Case Name: Tris Pharma, Inc. v. Teva Pharms. USA, Inc., Civ. No. 20-5212 (KM)(ESK) (D.N.J. Aug. 16, 2022) (McNulty, J.)
Drug Product and Patent(s)-in-Suit: QuilliChew ER® (methylphenidate); U.S. Patents Nos. 9,545,399 (“the ’399 patent”), 9,844,544 (“the ’544 patent”), 9,844,545 (“the ’545 patent”), 11,103,494 (“the ’494 patent”), and 11,103,495 (“the ’495 patent”)
Nature of the Case and Issue(s) Presented: QuilliChew is a chewable extended-release product indicated for the treatment of ADHD. Prior to QuilliChew, there were extended-release pill formulations and chewable immediate release formulations, but there were no chewable extended-release formulations. Tris sued Teva alleging infringement of the patents-in-suit. In response, Teva raised obviousness and indefiniteness defenses. The court conducted a four-day bench trial and found all asserted claims infringed and rejected Teva’s defenses.
Why Tris Prevailed: Teva acknowledged that a chewable extended-release formulation was not disclosed in a single prior art reference, but nevertheless argued that the claims were obvious because multiple prior art references disclosed chewable extended-release products. But the court concluded that collectively the art taught that extended-release formulations could not be chewed or crushed while maintaining their effectiveness, and in many cases taught that they should not be chewed. The court also found that long felt need and industry praise supported a finding of non-obviousness. And while the court found that certain PK limitations would have been obvious, each dependent claim reciting such a limitation depended from an independent claim reciting a chewable extended-release product. As a result, no claims were invalid as obvious.
Next, Teva relies on indefiniteness arguments because the claims used the language “essentially the same.” Teva argued that this was a term of degree without objective boundaries because a POSA would not understand if the drug’s PK profile was essentially the same as Figure 1. The court disagreed, explaining that a POSA would know how to conduct a visual comparison, examining AUC, Tmax, Cmax, and a single-mean profile.
On infringement, Teva argued that it did not infringe the claim limitation requiring a therapeutic effect that lasts longer than 10.8 hours.
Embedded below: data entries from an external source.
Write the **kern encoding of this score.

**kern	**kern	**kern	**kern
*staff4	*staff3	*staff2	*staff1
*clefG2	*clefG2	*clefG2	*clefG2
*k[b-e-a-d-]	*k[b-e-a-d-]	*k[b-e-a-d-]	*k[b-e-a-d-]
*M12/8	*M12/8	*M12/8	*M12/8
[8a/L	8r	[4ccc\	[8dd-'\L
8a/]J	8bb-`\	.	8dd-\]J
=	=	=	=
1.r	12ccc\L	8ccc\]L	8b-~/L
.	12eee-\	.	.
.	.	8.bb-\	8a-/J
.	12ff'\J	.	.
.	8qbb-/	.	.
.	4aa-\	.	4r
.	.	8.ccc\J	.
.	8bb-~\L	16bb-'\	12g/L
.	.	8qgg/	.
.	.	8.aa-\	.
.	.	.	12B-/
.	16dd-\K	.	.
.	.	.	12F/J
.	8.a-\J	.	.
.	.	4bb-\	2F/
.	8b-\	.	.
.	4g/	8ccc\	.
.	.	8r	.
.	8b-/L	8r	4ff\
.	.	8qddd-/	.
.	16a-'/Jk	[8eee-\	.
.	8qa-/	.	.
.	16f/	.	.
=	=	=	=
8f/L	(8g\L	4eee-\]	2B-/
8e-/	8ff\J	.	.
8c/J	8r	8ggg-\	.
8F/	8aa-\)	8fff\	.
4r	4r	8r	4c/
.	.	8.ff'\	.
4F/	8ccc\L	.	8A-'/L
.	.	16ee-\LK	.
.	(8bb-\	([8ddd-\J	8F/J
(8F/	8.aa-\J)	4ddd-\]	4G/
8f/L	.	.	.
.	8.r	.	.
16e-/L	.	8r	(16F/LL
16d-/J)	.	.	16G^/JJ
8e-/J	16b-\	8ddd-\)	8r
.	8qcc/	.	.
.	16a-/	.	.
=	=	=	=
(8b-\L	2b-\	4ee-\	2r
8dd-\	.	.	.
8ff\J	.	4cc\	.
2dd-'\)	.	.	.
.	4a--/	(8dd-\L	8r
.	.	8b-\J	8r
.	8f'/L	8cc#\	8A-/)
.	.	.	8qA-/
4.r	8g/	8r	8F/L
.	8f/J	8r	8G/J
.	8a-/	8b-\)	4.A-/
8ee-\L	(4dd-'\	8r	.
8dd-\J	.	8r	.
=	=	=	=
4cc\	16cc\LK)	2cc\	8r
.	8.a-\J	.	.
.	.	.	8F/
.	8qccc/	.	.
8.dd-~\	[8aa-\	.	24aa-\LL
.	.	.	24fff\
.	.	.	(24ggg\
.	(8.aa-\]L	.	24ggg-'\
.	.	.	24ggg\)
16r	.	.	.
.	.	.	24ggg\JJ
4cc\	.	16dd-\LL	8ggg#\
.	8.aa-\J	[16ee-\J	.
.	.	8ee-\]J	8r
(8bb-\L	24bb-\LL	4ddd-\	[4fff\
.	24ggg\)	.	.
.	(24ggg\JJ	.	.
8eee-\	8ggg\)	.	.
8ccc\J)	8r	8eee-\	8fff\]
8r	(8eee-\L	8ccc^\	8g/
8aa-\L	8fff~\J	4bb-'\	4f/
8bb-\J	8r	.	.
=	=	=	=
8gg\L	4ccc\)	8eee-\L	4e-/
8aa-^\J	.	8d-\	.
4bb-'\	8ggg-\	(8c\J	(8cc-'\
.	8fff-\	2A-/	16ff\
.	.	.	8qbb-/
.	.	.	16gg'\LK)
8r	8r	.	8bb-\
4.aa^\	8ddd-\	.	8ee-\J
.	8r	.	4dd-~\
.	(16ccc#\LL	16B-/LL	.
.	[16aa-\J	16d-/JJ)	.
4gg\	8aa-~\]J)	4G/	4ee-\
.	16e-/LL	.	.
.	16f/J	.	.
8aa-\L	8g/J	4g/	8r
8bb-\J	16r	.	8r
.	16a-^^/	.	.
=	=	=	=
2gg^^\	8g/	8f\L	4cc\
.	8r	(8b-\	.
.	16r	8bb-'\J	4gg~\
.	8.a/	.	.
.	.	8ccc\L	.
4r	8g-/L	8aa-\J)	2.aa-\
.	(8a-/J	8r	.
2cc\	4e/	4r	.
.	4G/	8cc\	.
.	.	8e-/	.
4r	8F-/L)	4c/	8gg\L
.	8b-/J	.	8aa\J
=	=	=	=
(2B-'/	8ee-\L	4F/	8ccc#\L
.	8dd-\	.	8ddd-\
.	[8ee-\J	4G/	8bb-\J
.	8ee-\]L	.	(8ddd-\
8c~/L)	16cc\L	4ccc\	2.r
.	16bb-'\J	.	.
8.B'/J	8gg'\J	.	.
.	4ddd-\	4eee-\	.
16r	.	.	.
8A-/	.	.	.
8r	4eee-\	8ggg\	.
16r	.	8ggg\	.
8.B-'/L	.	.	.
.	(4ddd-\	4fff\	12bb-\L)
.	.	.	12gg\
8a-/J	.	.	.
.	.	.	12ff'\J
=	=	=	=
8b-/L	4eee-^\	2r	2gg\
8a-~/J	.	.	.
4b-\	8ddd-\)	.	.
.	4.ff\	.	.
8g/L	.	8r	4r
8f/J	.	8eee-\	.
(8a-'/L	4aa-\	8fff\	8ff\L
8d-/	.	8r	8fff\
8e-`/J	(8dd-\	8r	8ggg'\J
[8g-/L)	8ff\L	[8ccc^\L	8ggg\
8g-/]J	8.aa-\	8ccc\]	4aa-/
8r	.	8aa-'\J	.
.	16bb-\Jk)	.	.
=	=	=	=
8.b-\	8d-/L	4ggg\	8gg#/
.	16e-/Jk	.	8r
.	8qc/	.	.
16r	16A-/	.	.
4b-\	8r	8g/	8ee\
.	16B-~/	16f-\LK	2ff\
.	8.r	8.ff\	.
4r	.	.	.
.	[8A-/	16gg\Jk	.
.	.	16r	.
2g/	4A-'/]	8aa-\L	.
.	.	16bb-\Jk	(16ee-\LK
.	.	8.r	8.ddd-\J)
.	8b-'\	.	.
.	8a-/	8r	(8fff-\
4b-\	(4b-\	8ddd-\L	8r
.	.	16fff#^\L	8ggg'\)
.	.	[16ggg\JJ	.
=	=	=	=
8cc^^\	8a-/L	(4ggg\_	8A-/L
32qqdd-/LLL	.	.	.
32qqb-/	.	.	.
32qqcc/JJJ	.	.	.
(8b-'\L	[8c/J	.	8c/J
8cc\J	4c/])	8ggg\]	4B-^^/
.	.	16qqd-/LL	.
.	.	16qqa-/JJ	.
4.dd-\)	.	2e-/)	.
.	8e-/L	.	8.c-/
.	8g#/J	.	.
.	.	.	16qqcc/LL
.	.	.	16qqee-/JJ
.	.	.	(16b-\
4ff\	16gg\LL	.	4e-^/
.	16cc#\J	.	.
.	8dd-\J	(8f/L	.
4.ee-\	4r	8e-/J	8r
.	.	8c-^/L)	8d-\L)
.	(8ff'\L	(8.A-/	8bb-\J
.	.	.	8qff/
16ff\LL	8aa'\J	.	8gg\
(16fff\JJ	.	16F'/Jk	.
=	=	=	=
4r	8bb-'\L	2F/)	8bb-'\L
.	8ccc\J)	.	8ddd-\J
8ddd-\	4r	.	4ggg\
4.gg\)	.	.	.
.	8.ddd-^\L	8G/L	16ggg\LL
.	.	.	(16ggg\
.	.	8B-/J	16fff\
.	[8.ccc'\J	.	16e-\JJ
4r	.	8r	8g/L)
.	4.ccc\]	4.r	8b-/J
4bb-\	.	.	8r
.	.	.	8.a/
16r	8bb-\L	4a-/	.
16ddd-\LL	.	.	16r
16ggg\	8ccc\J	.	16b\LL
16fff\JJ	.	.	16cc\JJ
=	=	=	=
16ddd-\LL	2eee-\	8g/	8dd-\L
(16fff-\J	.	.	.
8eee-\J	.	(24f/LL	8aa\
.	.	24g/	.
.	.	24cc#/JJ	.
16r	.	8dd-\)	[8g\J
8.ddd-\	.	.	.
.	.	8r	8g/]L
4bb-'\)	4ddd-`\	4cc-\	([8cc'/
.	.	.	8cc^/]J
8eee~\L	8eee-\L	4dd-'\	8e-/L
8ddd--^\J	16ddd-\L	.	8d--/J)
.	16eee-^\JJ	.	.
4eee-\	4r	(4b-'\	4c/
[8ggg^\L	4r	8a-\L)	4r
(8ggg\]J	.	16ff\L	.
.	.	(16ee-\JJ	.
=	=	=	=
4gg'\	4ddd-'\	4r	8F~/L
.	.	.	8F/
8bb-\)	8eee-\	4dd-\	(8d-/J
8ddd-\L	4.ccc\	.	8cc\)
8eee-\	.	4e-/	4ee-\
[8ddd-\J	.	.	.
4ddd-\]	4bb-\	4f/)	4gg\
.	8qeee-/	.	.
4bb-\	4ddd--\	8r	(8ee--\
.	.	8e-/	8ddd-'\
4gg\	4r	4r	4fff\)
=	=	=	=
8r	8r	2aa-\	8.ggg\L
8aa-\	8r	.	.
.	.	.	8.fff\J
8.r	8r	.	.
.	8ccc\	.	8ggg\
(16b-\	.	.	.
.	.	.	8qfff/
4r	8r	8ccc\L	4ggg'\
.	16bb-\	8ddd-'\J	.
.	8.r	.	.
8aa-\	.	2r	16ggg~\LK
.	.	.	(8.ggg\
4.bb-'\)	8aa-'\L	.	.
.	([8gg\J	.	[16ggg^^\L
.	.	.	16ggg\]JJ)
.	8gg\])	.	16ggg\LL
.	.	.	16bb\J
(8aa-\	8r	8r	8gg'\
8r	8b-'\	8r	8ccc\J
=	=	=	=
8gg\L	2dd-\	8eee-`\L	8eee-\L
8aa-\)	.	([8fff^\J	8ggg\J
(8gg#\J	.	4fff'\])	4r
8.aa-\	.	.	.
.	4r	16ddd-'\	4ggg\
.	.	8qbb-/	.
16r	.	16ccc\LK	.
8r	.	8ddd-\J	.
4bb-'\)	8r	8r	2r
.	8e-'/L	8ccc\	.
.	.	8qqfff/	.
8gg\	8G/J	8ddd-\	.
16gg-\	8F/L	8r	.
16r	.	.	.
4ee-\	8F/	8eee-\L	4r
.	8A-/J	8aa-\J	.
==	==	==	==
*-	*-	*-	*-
The court explained that this limitation was infringed because the label noted only a 20.6% chance that the difference between the QuilliChew and control group’s scores were the result of random variation and thus a reciprocal 79.4% chance that the differences were the result of QuilliChew’s therapeutic effect. Because this metric was greater than 50%, Tris satisfied its burden to prove infringement.
Teva next argued that it could not infringe the limitations reciting 18% to 55% w/w for the barrier coating. Teva’s product had a barrier coating of 17% w/w. In particular, Teva argued that the disclosure-dedication rule precluded application of the doctrine of equivalents because the specification included various coating ranges, including between 10% and 70% w/w. But the court found that the broader range in the specification was not a mutually exclusive alternative to the claimed range, and thus the disclosure-dedication rule was not applicable.
Teva next argued that it did not infringe claims reciting a single mean plasma concentration peak between about 4 hours to about 5.25 hours under fasted conditions. Teva argued that it could not infringe because its ANDA product reaches its maximum concentration before the claimed range. The court explained, however, that the relevant inquiry was not the location of Tmax, but where the peak was located. Because 51% of the length of Teva ANDA product’s range occurred within the claimed range, it was found to infringe.
Finally, the court found that Teva’s ANDA product infringed the Figure 1 claims because the proposed label included Figure 1. Specifically, the only difference between Teva’s ANDA product and Tris’s label was a statement that the Figure 1 graph depicts, not QuilliChew, but methylphenidate hydrochloride extended-release chewable tablets.